Bref, je passe mon temps à fuir mon ressenti, comme bon nombre de mes collègues et à croire à 2000% que soit j’ai déconné soit qu’il faut que je m’endurcisse.
Ok, donc dans mon travail, c’est la politique de l’autruche. Mais je pourrai en parler à mon entourage me direz-vous.
La vérité? Je vais parler que des moments un peu drôle ou saugrenue, sinon ça se finit en « journée difficile » sans trop raconter. Cela vous surprend? Comme je l’ai écrit plus haut, j’ai déjà fait le grand déballage à un copain, une amie … Je me suis sentie bien sur le moment, mais, face à la réaction des dites personnes, très vite, j’ai compris qu’il fallait pas non plus trop répéter cette situation. Imaginer que presque tous les jours, je vous relate qu’un patient m’a insulté ou que j’ai dû entendre une personne décrire les violences qu’elle a subis ou qu’il y a eu un appel à renfort et que j’ai dû attacher un patient ou qu’une collègue s’est fait suivre par un patient ou qu’un jeune a fait une tentative de suicide et qu’il a des conséquences irréversibles ou que j’ai dû me contenir face aux remarques déplacées d’une personne alcoolisée ou juste vous parler de la maladie tout court… Je pense que vous passeriez votre temps à vous inquiétez pour moi et à craindre mes jours de travail, pas très sain au long cours.

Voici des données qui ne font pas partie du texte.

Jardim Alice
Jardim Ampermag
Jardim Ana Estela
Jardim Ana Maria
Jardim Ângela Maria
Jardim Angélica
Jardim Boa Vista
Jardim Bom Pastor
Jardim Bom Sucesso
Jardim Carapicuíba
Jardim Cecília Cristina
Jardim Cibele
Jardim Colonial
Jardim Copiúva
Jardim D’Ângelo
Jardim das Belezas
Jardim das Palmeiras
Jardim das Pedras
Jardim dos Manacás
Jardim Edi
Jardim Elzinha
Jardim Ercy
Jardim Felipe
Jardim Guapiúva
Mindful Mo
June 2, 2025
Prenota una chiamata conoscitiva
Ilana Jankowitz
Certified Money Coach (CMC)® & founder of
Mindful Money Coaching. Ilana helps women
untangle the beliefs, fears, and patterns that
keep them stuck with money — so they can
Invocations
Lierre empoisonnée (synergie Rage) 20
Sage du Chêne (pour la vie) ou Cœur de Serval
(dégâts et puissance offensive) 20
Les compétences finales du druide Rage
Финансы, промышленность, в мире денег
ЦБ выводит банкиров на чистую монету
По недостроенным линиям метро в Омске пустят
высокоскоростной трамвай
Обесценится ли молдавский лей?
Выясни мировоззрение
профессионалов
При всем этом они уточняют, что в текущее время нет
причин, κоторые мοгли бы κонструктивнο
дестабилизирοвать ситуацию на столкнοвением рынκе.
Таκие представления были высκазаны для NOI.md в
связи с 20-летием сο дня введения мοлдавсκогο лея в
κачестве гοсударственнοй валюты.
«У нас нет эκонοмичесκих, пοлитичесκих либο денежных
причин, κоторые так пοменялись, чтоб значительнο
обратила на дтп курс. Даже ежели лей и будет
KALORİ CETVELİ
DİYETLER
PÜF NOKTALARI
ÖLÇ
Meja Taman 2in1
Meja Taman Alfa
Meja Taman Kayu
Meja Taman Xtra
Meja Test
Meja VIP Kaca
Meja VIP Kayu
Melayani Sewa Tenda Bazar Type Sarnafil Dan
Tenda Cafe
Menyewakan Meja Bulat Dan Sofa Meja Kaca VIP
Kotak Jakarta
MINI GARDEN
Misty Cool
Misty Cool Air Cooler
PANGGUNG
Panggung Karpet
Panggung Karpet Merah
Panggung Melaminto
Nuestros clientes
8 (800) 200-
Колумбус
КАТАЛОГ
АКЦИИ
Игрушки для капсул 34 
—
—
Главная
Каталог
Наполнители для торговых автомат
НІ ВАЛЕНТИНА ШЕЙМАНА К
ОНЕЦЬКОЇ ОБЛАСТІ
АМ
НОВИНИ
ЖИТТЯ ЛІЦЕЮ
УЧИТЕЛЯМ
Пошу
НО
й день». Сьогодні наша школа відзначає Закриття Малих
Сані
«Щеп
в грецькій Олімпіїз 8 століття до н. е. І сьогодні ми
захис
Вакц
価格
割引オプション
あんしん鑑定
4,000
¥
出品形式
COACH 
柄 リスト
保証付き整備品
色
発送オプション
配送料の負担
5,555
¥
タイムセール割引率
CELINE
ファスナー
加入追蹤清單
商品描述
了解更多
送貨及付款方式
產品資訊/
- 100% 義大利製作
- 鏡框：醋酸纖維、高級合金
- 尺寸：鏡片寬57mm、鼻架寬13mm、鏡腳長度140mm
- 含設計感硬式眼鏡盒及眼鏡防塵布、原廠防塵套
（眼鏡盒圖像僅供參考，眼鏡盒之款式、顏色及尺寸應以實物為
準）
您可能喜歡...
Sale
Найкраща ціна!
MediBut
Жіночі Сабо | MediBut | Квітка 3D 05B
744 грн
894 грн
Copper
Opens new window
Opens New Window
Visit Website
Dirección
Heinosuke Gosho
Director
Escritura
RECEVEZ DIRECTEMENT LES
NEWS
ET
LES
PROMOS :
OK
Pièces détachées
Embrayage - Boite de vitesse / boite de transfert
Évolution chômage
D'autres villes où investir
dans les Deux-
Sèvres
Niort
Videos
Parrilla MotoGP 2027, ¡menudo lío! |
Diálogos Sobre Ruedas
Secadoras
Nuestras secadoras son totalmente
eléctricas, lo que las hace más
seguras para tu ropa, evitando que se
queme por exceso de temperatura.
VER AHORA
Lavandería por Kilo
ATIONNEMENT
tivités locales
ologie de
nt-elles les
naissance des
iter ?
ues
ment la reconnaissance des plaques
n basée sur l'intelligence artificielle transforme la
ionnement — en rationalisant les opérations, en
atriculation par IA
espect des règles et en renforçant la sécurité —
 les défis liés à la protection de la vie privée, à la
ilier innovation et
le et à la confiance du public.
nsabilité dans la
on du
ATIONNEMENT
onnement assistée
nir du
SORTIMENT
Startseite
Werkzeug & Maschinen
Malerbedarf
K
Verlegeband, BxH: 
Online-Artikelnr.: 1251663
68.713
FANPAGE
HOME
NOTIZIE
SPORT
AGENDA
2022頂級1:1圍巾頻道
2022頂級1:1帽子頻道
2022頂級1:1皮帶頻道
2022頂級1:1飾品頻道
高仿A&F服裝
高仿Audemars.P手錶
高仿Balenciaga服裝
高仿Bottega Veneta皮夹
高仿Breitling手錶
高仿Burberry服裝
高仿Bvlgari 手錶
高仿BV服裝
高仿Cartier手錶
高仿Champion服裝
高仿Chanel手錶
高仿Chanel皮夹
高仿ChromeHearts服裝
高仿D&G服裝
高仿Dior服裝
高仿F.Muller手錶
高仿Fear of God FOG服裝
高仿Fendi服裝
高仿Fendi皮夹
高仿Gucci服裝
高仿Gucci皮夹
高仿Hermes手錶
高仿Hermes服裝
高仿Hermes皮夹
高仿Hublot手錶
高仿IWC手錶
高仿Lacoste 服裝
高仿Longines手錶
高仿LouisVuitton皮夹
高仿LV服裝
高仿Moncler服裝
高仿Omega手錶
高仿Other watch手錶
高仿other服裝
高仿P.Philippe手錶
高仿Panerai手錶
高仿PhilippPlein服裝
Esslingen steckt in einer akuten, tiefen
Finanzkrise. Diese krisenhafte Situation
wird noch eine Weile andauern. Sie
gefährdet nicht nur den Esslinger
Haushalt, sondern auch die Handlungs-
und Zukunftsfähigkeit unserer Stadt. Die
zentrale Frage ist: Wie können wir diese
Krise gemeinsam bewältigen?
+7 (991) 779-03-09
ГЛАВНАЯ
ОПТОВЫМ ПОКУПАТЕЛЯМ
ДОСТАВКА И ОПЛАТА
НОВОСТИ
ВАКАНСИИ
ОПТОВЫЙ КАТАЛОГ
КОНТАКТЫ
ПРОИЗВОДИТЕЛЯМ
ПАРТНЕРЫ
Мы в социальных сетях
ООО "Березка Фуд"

Il n’existe pas vraiment de lieu pour se décharger, je me le suis trouver par la force des choses et grâce à ma maladie mais parfois je me demande comment je serai sans ça, comment aurais-je affronter tous ces souvenirs douloureux, avec qui aurais-je pu analyser ses moments en restant un peu objective … Il m’arrive de me demander si je suis encore normale dans mes réactions parce qu’il n’est pas rare que je m’entende dire que je passe en mode « soignante » et que personne ne me demande ce que j’entends par là. Une sorte d’évidence où il n’y a pas besoin de définir, mes collègues comprennent et me racontent leur propre passage dans ce mode.
Mon métier est particulier, peu compris dans sa réalité quotidienne mais reconnu pour son utilité. Mais, il abîme, je me blinde régulièrement contre toutes sortes de violences, mon humour peut être particulier parce que c’est devenu mon mécanisme de défense et dans ma vie hors hôpital, le travail moins j’en parle mieux c’est. L’apprentissage se fait sur le terrain, les limites physique et psychologique sont souvent outrepassées (je dirai même parfois explosées) et je ne suis jamais surprise quand j’apprends qu’un collègue se reconvertit professionnellement parce qu’il en peut plus, qu’il est en burn-out.
Heureusement, il y a de bons moments, cela doit être la raison qui permet à mes collègues et moi de tenir.